15 Temmuz gibi bir işgal girişiminin "tiyatro" olduğunu iddia eden zihniyet, 28 Şubat'ı da sıradanlaştırmak için elinden geleni yapıyor. Muhalefet zirvesi için bugünün seçilmesi bile bu amacı taşıyor. İnsan, "28 Şubat mağdurları"nın da 28 Şubat mimarlarının yanında yer almasına şaşıyor.
28 Şubat'ın ne olduğunu bilhassa gençlerimize çok iyi anlatmalıyız. Arkadaşlarımızın ana hatlarıyla özetlediği haberimize aşağıdaki linkten ulaşabilirsiniz:
Bu kısa haberimize sığmayacak derinlikteki bir demokrasi katliamı olan 28 Şubat darbesi 20 yıl gecikmeli de olsa yargılandı. Ancak bu yargılama, "dostlar alışverişte görsün" babındandı. Onu da geçtik, sadece "tetikçi"ler yargılandı.
Bu sebeple, onlara emir verenler de, darbede kullandıkları "silah"ları temin edenler de cezasını çekmedikçe 28 Şubat darbesi yargılanmış olamaz.
Hadi talimatı veren "küresel kabadayı" olduğu için hesap soramıyoruz. Peki "28 Şubat darbesinin silahı" olan o malum manşetleri atanları neden yargılayamıyoruz?
Halbûki, muhafazakârlara ve dindarlara yönelik "yaylım ateşi" olarak kullanılan bu manşetlerin "modern darbenin mühimmatı" olduğunu yargı da tescil etmişti.
Ankara 5. Ağır Ceza Mahkemesi 3 Temmuz 2018 tarihinde yayınlanan "28 Şubat Davası Gerekçeli Kararı"nda medyanın 28 Şubat'taki rolünü şöyle açıklıyor:
"Meslek ilkelerini askıya alarak 28 Şubat darbesinin gerçekleştirilmesine sınırsız destek veren çok sayıda medya kuruluşu ve medya mensubu, Genelkurmay başkanı ve kuvvet komutanlarının talep ve talimatlarına uygun haberler üretti. Gerçek olmayan haberler yayınlayıp, gerçek olan haberleri gizledi, sanal irtica haberleriyle gündem oluşturdu.

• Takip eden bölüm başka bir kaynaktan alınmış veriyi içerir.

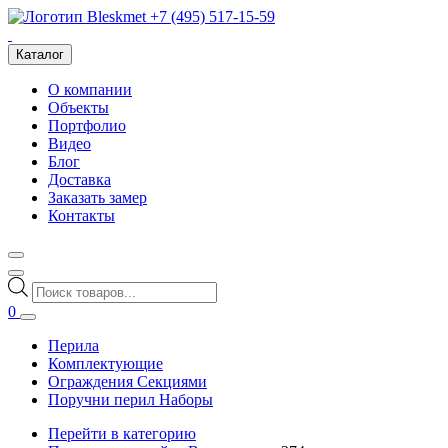
+7 (495) 517-15-59
Каталог
О компании
Объекты
Портфолио
Видео
Блог
Доставка
Заказать замер
Контакты
Поиск
товаров
0
Перила
Комплектующие
Ограждения Секциями
Поручни перил Наборы
Перейти в категорию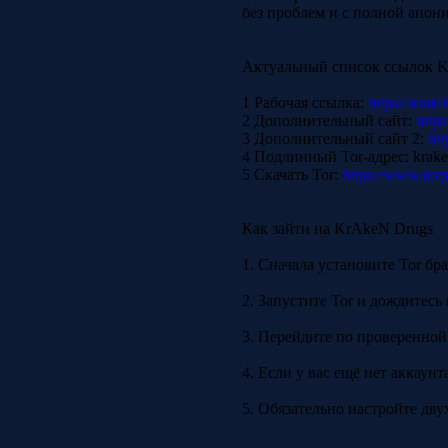
без проблем и с полной анон
Актуальный список ссылок 
1 Рабочая ссылка:
https://krak9
2 Дополнительный сайт:
https
3 Дополнительный сайт 2:
htt
4 Подлинный Tor-адрес: krak
5 Скачать Tor:
https://www.torp
Как зайти на KrAkeN Drugs
1. Сначала установите Tor бр
2. Запустите Tor и дождитесь
3. Перейдите по проверенной
4. Если у вас ещё нет аккаун
5. Обязательно настройте дв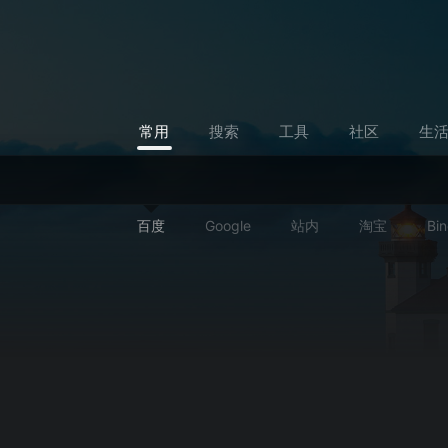
常用
搜索
工具
社区
生
百度
Google
站内
淘宝
Bi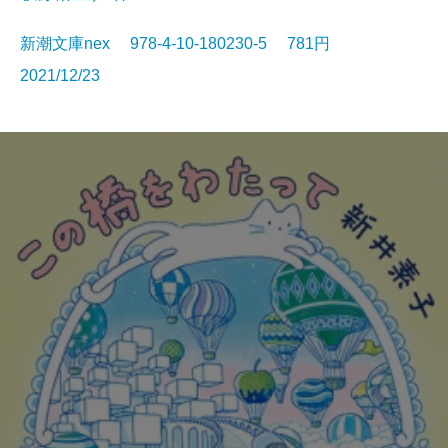
新潮文庫nex 978-4-10-180230-5 781円
2021/12/23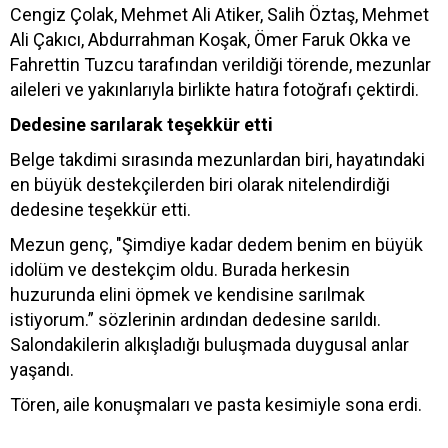
Cengiz Çolak, Mehmet Ali Atiker, Salih Öztaş, Mehmet
Ali Çakıcı, Abdurrahman Koşak, Ömer Faruk Okka ve
Fahrettin Tuzcu tarafından verildiği törende, mezunlar
aileleri ve yakınlarıyla birlikte hatıra fotoğrafı çektirdi.
Dedesine sarılarak teşekkür etti
Belge takdimi sırasında mezunlardan biri, hayatındaki
en büyük destekçilerden biri olarak nitelendirdiği
dedesine teşekkür etti.
Mezun genç, "Şimdiye kadar dedem benim en büyük
idolüm ve destekçim oldu. Burada herkesin
huzurunda elini öpmek ve kendisine sarılmak
istiyorum.” sözlerinin ardından dedesine sarıldı.
Salondakilerin alkışladığı buluşmada duygusal anlar
yaşandı.
Tören, aile konuşmaları ve pasta kesimiyle sona erdi.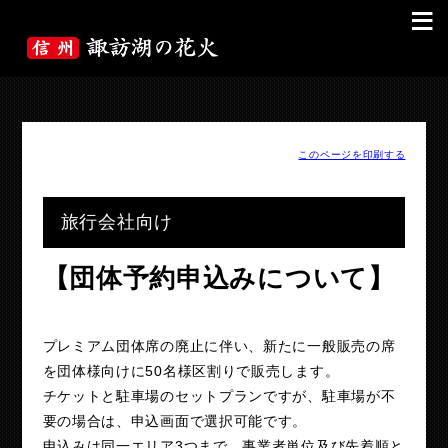
≡
このページを印刷する
旅行会社向け
【団体予約申込みについて】
プレミアム団体席の廃止に伴い、新たに一般販売の席
を団体様向けに50名様区割りで販売します。
チケットと駐車場のセットプランですが、駐車場が不
要の場合は、申込画面で選択可能です。
申込みは同一エリア3つまで、事業者単位及び先着順と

28 Şubat darbesinin gerçekleşmesinde, Hürriyet yayın yönetmeni Ertuğrul Özkök, Sabah yayın yönetmeni Ergun Babahan, Milliyet yayın yönetmeni Derya Sazak başta olmak üzere çok sayıda gazeteci, radyo ve TV programcısı çok önemli rol oynadı. Eğer medya desteği olmasaydı, 28 Şubat darbesi gerçekleşmezdi.Bu manşetleri atanlar, anayasayı ilga ve hükümeti düşürme suçunun şerikleridir."
Bilmeyenler için açıklayalım, "şerik", "ortak" demektir. Yani yargı, 28 Şubat darbesinin, o dönemde "gazeteci" olarak ortalıkta dolaşan millet düşmanları sayesinde hedefine ulaştığını söylüyor.
Aslında bu tespite de gerek yok. Gazeteci kisveli darbecilerin "amiral gemisi" Ertuğrul Özkök, 28 Şubat'ın tarafı olduğunu ve hâlâ açıkça ifade ediyor.
Bazıları bu darbecinin "artık değiştiğini" zannediyor ama yanılıyor. Gemisi bizim limana demirlemiş olsa da o yine darbeci kafasını her fırsatta köşesinden uzatıyor, operasyonlarına devam etmek için pusuda beklediğini gösteriyor.
Peki, Ertuğrul Özkök ve avânesinin 28 Şubat'taki rolü bu kadar sabit iken hesabı neden hâlâ sorulmuyor?
Lütfen bilen varsa söylesin, bu demokrasi ve insanlık düşmanı darbecileri hâlâ kim koruyor?